Fakat Dersim Kızılbas Kürtlerinin önderi Seyit Rıza ile Şafii Kürtlerin dini önderi #Şeyh Said#-i Nursi din kardeşliğini ve asırlardır devam eden Kürt-Türk kardeşliğini önceleyerek buna hayır dediler ve Türklerin safında savaşa katıldılar. Tüm Kürtleri de bu savaşa kattılar. Seyit Rıza ve Said-i Kürdi elde Mavzer Kürt birliklerinin önlerine geçerek Ruslarla çarpışarak ülke sınırlarının dışına kadar kovaladılar. Oysa o Ruslar Erzincan’a kadar gelmiş ve Kürtlere gelin sizde kendi bağımsız Kürdistan’ınızı kurun demekteydiler. Seyit Rıza Rize’den geri dönerken, Said-i Kürdi hızını alamayarak Tiflis’e kadar çarpışarak gitmiş ve orada Ruslara esir düşerek üç yıl Rus zindanlarında kaldı. Bildiğiniz gibi Türk kardeşliğini esas alarak bağımsız Kürt Devletinin kurulmasını engelleyen bu iki önder de Türk Devleti tarafından yok edildi. İkisinin de mezarlarını dahi halen göstermiyorlar. Said-i Kürdi’nin sonunu araştırmak için sürgüne gönderildiği Isparta’da araştırmalar yaptım. Senirkent ilçesinin arkasındaki Dağın Tepesinde Bir tek ağaç adeta bir şapka gibi Eğridir gölüne bakarak bir şeyleri koruyor gibi yaparak Yalnızlığa direniyor. Konuştuğum yaşlı köylü ürkerek orada dedi. O ağaca aşıldı ve altına gömüldü, ama sakın kimseye söyleme dedi. Ve ekledi orada çok ağaç vardı. Koruluktu. Ama ne hikmetse o ağaç yalnız kaldı ve yıllardır da kurumuyor dedi.
Türk kardeşlerine güvenerek Kurtuluş savaşına giren Kürtler, Amasya Protokolüne ilk madde olarak yazdırdıkları “kurtarılacak bu topraklar üzerinde kurulacak Devlet Kürtlerin ve Türklerin ortak ve eşit vatanı olacaktır” sözünün gereğinin yerine getirilmesini talep ettiler. Türk Devletinin Yanıtı; “Kürt diye bir şey yok, TÜRKİYE TÜRKLERİNDİR” oldu. Bu yanıtla ihanete uğradıklarını anlayan Kürtler; 1,920-21 de Koçgiri, 1925 de Seys Sait, 1930 da Ağrı-Zilan, 1938 de Dersim 1984 de PKK ile bu haklarını almak için isyan ve Savaşlarına devam ediyorlar ve.
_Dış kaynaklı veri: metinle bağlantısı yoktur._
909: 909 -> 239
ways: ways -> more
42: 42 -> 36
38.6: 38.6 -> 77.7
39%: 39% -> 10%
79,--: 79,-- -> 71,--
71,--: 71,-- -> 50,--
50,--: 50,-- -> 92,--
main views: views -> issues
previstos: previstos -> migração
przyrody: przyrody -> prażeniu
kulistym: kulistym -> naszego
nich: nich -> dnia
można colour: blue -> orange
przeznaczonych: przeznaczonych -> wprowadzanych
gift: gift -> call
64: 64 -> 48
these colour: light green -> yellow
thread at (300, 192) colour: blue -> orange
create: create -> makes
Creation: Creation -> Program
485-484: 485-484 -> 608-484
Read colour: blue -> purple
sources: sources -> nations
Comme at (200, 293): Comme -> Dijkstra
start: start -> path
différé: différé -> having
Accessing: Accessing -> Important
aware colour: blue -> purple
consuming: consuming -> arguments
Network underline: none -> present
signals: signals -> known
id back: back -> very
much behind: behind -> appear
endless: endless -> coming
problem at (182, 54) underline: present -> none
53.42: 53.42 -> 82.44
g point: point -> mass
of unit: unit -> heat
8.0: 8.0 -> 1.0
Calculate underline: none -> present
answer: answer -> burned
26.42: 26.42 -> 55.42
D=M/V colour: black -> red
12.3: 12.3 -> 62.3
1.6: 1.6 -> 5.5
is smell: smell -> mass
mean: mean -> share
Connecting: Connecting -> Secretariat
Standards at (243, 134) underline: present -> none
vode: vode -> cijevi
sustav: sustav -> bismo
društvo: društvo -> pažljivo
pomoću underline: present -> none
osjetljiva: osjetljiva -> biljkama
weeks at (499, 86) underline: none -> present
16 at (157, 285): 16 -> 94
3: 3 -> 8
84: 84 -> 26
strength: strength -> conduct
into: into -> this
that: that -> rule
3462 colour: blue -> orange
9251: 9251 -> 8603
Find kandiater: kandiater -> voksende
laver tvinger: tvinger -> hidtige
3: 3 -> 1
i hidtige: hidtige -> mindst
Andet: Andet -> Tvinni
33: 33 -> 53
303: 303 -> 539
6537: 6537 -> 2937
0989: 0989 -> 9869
Kürt Sorunu; bu Ülkenin en büyük Kurucu Ortağı Kürtlerin hakları ve özgürlükleri verilerek, Devlete eşit ortak edilmedikçe daha çoook devam eder. PKK biter HKK başlar. Kürtler daha çoook ALİŞER EFENDİ’ler çıkarır.
Tek çözüm, TC Devleti ‘nin Kürtlerin haklarını ve özgürlüklerini tanımalarından geçiyor. Hem de yapılan tüm haksızlıklar ve ödenen bedeller ve ödetilen için Kürtlerden özür dileyerek. Başka da seçenek görünmüyor.
Adı: Alişêr
Soyadı: DATLI
Memleketi: Koçgiri
Doğum Tarihi: 1882
Doğum Yeri: İmranlı-Azger (Atlıca)
Nüfusa kayıtlı olduğu yer: Dersim-Ovacık-Ziyaret Köyü.
Ölüm Tarihi: 09/07/1937
Ölüm nedeni: Devlet ve yerli işbirlikçileri tarafından katledildi.[1]